New security officer La’an Noonien-Singh (Christina Chong) has a familiar name and a dark history of her own, and though feisty helmsman Erica Ortegas (Melissa Navia) has little in the way of defining characteristics as yet she at least seems pretty fun. While we may not know much about most of these people as yet, the show nevertheless quickly establishes the larger group’s chemistry as easy and believable.
But it’s impossible to talk about why Strange New Worlds works so well without talking about Anson Mount, whose central performance as Captain Christopher Pike remains as note-perfect as it was when he was guest-starring on Discovery. There are moments where it feels like we all essentially willed this entire show into existence simply because his casting in this role is so perfect, and I’d like that to be true because, whew, y’all we were right. Aggressively normal in all the best ways and bursting with everyman charm, Pike blends the best of classic Trek nostalgia with more modern sensibilities, resulting in a leader who is as skilled at empathy, kindness, and consensus-building as he is fighting.
I’ve written elsewhere at some length about why this Pike is so necessary and important in the Star Trek universe, and I’m happy to tell you that Strange New Worlds has fully leaned into this interpretation of the character, refusing the temptation to turn his story into a dark tragedy but instead embracing the idea that his journey is ultimately one of self-determination and hope. After all: If nothing we do matters—then all that truly matters is what we do. In the end, if Original Series episode “The Menagerie” is always going to be waiting for him no matter what, then the true question Pike must answer isn’t how to feel about that fate, but what he’s going to do with the time that’s been given to him until it comes to pass.

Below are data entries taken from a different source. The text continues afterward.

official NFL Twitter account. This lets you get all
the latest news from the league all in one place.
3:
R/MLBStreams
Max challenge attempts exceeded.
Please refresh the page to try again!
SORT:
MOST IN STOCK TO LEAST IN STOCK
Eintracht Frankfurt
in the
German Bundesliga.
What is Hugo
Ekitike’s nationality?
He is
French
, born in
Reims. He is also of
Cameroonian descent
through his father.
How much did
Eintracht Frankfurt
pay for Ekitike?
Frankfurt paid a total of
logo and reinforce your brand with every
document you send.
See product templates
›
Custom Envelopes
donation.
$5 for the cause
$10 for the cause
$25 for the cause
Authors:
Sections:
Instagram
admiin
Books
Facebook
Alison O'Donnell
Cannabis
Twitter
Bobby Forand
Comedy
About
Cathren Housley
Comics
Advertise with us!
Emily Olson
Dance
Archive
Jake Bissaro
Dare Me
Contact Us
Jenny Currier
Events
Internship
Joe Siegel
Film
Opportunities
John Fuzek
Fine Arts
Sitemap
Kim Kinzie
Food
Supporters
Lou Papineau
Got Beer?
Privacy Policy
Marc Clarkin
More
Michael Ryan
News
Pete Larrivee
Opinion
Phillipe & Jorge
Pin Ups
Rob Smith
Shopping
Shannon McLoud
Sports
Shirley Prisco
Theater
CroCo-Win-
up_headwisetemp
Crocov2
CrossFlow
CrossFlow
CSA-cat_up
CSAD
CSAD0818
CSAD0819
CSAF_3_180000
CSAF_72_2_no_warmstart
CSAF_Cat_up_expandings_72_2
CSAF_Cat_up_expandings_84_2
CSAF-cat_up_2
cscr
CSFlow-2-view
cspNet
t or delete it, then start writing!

There are certainly plenty of interesting places to take that sort of story: Will Pike make riskier choices simply because he knows that he is not going to die on a random away mission? Will he make less dangerous decisions because while he can essentially guarantee his own safety he can’t say the same for his crew? Or will he do his best to let his shipmates—and those they come into contact with—find their fates for themselves?
Strange New Worlds may clearly be setting itself up to tell easily digestible weekly adventures—and I think there is certainly space within this franchise of space shows for one that just wants to roam the galaxy in search of new cultures and cool aliens. But after watching this pilot, it seems clear that it’s also inevitably going to be a story about the nature of fate and the consequences of the choices we make—for ill, yes. But also, inexorably and relentlessly for good. Because goodness—the idea of being a good person, of doing good in the world—is still something we have to choose to do every day.
“Perhaps somewhere all your ends are written as indelibly as mine. But I choose to believe that your destinies are still your own,” Pike tells the warring factions of Kileans, as part of an uplifting speech about why they don’t have to tear themselves apart the way those on Earth did once. “Maybe that’s why I’m here. To remind you of the power of possibility.”
In the end, that seems to be nothing so much as a mission statement for Strange New Worlds writ large: That it is always better to travel hopefully, to lead with empathy, and to believe that our better angels can carry the day, in the end, even if we have to bend the rules a little bit along the way to help them do so. To remember why we fell in love with this franchise in the first place and the simple powerful message it still carries. In hope, all things are possible.
So, as Captain Pike himself would say: Hit it.